## Activity
Reproduce the lines exactly as they appear in the items below, from the very start of the items through the line containing "Professioneller Heizungsservice in", including that line.

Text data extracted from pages
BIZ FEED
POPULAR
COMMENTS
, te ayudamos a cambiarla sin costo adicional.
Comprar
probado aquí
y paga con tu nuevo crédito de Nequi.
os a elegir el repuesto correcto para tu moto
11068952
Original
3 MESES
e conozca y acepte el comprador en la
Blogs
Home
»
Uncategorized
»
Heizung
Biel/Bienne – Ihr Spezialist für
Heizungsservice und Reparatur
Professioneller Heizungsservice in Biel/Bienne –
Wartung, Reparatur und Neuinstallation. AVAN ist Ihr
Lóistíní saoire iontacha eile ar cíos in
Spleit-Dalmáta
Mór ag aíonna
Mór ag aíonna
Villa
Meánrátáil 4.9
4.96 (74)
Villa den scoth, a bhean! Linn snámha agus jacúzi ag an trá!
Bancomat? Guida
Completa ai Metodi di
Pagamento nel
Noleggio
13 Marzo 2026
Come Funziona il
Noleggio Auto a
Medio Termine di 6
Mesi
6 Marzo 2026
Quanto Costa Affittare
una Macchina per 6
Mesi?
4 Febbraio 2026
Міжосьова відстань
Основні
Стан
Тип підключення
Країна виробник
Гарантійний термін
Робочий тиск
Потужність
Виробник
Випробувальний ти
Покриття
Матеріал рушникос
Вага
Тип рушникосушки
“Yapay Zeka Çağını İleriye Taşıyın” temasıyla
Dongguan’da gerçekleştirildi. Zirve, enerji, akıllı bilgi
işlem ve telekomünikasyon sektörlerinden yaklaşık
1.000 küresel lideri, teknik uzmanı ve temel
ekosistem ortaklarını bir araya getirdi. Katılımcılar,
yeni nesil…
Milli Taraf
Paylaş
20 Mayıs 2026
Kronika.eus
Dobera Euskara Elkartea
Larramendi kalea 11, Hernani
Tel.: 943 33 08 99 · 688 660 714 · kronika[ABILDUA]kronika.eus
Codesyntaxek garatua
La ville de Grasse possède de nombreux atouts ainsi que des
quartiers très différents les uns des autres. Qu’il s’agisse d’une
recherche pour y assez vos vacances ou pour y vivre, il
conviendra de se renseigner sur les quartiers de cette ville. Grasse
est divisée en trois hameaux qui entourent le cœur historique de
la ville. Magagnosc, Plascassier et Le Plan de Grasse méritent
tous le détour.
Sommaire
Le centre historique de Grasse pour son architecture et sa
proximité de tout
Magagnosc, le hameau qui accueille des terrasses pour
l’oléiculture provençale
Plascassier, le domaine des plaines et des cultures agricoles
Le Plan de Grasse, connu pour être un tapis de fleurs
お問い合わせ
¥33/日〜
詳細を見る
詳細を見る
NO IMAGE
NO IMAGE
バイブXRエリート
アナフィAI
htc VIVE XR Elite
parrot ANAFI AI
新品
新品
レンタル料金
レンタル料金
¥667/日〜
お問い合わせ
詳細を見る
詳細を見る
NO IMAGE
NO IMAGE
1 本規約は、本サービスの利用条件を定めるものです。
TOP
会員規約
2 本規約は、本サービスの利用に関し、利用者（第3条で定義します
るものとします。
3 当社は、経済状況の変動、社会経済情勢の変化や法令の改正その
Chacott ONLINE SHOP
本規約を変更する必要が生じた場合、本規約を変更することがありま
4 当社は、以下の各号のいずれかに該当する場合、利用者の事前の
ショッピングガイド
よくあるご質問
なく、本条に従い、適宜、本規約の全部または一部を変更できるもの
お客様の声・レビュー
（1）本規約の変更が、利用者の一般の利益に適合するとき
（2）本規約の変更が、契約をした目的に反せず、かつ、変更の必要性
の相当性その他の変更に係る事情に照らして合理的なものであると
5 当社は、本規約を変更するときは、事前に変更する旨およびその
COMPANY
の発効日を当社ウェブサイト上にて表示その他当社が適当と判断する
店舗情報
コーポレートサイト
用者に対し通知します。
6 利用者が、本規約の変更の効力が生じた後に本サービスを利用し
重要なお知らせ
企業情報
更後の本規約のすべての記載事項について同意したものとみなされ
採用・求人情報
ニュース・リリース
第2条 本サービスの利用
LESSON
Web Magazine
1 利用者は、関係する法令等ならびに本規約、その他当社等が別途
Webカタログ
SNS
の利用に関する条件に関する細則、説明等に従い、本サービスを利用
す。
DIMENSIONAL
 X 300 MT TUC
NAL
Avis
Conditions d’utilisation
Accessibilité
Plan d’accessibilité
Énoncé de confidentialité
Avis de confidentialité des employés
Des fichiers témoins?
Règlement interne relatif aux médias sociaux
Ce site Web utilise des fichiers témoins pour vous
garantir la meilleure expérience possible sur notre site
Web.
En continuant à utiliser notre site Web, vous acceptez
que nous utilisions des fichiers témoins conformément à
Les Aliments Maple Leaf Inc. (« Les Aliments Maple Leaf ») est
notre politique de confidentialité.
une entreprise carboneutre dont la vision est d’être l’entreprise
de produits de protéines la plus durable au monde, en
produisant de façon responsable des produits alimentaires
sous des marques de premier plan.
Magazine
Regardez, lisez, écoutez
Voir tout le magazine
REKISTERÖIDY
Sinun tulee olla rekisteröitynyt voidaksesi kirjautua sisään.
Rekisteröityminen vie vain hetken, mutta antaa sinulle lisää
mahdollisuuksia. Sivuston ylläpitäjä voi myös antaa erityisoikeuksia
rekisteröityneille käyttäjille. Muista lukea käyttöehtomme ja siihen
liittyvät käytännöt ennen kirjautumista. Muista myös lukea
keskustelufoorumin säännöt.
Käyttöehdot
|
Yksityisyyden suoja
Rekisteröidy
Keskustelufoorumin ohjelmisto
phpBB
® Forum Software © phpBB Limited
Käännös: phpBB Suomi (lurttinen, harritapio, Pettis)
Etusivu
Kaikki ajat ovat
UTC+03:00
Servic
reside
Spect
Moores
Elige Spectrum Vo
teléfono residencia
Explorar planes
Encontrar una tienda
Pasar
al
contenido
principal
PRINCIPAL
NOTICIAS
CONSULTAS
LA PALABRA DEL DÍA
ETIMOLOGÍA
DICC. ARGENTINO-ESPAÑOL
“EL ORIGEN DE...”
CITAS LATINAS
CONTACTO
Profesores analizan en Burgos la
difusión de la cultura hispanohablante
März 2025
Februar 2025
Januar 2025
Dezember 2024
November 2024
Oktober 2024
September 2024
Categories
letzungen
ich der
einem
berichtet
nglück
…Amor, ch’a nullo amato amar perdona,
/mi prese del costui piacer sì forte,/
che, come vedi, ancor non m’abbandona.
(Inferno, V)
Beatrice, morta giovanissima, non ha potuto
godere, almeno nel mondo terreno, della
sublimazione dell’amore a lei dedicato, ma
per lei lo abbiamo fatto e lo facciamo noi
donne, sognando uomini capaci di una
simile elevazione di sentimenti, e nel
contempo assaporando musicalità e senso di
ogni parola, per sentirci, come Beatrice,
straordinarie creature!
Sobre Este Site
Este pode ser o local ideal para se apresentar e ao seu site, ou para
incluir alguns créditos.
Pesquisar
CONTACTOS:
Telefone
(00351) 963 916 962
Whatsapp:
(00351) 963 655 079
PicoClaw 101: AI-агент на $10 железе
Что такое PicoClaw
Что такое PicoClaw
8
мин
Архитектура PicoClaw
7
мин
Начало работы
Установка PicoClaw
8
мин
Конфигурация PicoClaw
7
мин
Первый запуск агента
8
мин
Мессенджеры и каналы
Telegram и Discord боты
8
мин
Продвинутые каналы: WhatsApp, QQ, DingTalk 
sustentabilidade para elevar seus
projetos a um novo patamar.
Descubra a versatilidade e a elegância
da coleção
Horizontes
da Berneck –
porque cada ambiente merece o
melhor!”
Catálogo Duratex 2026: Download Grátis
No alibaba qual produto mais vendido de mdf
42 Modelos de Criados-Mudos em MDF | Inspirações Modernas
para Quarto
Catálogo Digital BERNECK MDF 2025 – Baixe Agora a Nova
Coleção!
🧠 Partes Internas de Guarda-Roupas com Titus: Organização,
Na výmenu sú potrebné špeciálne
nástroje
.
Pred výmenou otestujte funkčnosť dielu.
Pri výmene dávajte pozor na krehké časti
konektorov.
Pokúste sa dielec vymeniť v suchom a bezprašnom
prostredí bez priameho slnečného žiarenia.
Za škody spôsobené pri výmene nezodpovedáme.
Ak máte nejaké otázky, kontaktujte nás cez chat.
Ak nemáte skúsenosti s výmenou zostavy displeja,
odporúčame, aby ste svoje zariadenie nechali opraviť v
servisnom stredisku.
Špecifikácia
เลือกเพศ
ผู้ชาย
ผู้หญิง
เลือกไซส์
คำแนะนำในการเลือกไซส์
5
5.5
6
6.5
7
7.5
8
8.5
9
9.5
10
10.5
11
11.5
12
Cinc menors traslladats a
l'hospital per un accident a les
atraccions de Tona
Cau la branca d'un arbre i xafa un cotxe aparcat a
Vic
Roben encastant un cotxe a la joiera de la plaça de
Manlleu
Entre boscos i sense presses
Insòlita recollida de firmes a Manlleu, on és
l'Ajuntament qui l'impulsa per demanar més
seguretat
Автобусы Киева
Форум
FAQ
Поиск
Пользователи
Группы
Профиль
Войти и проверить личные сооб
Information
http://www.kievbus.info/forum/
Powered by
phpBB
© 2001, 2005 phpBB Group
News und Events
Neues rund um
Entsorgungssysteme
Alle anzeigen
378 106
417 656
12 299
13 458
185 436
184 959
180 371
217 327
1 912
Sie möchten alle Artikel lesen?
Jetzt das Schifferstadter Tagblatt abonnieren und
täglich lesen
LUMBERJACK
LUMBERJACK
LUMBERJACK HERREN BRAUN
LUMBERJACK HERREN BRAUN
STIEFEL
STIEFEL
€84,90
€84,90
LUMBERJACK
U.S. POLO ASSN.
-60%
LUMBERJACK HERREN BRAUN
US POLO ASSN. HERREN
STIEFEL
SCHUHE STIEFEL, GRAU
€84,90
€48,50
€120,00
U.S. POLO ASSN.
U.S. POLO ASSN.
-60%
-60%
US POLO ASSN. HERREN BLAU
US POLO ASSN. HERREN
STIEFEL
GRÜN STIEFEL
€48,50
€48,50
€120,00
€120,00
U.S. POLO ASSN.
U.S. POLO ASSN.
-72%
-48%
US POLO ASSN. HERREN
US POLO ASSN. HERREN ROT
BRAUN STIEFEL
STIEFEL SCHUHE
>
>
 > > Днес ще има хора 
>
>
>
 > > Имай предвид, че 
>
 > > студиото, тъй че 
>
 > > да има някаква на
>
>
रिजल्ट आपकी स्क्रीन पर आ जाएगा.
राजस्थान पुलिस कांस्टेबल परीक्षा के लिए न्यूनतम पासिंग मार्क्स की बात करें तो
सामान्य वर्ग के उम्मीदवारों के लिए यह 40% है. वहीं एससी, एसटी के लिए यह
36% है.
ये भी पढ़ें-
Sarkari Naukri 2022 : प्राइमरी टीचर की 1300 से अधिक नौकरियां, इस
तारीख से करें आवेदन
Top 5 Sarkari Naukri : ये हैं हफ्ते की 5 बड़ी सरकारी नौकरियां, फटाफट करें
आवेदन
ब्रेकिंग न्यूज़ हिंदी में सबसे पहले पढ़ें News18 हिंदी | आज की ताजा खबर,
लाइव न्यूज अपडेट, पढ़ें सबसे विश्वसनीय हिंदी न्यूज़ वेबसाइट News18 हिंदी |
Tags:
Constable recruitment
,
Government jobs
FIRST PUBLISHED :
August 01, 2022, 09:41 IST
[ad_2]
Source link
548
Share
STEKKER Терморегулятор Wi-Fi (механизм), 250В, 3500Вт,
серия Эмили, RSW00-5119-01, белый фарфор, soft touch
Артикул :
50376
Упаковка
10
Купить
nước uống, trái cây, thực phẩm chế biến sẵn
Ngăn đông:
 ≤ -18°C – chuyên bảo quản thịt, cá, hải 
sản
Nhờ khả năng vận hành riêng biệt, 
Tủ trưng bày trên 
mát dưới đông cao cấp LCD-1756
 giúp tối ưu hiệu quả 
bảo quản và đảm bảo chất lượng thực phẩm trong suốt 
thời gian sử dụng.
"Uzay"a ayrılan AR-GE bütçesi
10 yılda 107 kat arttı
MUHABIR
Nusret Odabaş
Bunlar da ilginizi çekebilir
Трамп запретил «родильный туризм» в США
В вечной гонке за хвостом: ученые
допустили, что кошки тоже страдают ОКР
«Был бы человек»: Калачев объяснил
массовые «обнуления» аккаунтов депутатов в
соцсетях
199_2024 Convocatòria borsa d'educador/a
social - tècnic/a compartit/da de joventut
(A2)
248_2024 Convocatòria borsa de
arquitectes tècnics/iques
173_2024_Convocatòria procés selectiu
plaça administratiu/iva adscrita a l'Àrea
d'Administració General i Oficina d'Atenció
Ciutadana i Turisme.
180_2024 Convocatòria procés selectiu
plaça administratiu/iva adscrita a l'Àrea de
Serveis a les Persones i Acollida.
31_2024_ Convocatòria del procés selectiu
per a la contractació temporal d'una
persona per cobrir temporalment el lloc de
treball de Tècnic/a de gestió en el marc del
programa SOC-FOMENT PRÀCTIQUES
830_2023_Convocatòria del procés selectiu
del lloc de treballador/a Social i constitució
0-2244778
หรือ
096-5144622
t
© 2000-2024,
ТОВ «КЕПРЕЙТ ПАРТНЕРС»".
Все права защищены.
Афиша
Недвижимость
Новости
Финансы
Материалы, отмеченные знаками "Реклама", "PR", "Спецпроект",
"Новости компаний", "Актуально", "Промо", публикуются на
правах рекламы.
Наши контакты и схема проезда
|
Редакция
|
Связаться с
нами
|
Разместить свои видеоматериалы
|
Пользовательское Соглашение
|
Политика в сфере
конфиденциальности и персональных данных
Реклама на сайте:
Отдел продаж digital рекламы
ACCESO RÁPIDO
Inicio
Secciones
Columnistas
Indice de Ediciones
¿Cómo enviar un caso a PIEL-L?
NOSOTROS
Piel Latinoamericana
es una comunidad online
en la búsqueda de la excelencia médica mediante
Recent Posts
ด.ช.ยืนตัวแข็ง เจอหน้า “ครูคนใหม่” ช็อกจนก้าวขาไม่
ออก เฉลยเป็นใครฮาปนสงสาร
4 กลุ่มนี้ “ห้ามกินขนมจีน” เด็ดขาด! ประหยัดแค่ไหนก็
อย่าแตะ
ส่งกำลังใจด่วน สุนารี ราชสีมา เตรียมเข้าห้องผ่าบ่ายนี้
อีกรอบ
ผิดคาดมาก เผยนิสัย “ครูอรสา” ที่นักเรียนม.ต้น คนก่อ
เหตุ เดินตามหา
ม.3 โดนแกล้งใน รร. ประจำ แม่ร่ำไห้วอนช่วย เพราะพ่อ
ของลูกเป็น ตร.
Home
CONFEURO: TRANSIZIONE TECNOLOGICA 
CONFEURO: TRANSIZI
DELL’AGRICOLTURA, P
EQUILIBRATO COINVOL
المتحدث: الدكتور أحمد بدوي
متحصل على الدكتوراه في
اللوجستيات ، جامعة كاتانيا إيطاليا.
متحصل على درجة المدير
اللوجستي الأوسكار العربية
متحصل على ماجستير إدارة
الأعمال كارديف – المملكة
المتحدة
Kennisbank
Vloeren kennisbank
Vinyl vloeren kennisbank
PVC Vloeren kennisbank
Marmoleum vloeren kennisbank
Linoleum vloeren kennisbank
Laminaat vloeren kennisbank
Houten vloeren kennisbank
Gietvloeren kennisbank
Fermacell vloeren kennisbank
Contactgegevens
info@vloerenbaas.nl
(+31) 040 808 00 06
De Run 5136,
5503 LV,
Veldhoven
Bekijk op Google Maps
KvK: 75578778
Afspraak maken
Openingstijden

## Result below
BIZ FEED
POPULAR
COMMENTS
, te ayudamos a cambiarla sin costo adicional.
Comprar
probado aquí
y paga con tu nuevo crédito de Nequi.
os a elegir el repuesto correcto para tu moto
11068952
Original
3 MESES
e conozca y acepte el comprador en la
Blogs
Home
»
Uncategorized
»
Heizung
Biel/Bienne – Ihr Spezialist für
Heizungsservice und Reparatur
Professioneller Heizungsservice in Biel/Bienne –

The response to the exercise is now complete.